(Records shown):

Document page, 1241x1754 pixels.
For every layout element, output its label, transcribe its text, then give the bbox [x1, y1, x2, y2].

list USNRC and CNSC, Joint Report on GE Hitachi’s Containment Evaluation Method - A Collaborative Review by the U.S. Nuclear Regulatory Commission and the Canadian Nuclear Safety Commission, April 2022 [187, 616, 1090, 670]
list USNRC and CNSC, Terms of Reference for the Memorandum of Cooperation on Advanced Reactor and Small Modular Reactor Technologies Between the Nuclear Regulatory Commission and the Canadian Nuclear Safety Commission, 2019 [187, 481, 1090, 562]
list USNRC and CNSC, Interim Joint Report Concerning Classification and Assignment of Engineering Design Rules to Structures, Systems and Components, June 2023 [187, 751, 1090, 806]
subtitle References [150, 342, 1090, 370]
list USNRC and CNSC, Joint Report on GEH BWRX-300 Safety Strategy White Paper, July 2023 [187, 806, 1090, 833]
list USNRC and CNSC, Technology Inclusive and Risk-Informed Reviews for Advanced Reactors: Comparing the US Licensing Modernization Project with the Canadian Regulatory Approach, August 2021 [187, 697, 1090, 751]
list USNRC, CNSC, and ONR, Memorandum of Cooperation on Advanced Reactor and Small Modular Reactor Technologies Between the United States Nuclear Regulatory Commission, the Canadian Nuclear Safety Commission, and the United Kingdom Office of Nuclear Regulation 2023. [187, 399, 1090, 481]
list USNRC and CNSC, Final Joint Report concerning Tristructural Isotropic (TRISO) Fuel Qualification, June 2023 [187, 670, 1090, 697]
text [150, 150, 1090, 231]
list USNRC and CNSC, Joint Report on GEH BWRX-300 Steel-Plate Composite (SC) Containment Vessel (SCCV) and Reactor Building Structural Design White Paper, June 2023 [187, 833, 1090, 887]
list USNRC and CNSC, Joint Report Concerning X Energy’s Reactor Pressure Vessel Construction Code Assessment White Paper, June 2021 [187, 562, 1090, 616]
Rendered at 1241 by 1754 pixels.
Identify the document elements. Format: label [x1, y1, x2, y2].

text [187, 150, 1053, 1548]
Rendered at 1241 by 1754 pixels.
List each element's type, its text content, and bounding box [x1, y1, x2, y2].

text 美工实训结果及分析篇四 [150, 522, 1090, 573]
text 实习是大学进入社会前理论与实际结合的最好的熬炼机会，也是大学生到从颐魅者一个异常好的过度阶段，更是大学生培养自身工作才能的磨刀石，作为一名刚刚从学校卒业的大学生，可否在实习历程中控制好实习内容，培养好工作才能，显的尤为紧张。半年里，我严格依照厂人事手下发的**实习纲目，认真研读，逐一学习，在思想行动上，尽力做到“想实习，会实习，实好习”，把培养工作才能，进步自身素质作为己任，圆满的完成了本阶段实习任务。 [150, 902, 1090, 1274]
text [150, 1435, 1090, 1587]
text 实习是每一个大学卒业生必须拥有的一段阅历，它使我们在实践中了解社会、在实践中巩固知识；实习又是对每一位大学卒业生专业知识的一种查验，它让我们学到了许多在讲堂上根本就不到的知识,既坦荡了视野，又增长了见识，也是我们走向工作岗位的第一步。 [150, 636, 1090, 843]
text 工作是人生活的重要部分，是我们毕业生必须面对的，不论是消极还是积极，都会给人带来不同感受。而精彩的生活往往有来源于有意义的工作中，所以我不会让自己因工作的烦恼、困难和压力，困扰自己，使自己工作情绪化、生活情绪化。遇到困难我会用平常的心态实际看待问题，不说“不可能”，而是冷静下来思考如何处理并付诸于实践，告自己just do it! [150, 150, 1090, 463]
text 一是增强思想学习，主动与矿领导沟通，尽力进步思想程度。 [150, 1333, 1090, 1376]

(Activity):
Copy out every line of the material above that contains the string "Technologies".

(Answer):
list USNRC and CNSC, Terms of Reference for the Memorandum of Cooperation on Advanced Reactor and Small Modular Reactor Technologies Between the Nuclear Regulatory Commission and the Canadian Nuclear Safety Commission, 2019 [187, 481, 1090, 562]
list USNRC, CNSC, and ONR, Memorandum of Cooperation on Advanced Reactor and Small Modular Reactor Technologies Between the United States Nuclear Regulatory Commission, the Canadian Nuclear Safety Commission, and the United Kingdom Office of Nuclear Regulation 2023. [187, 399, 1090, 481]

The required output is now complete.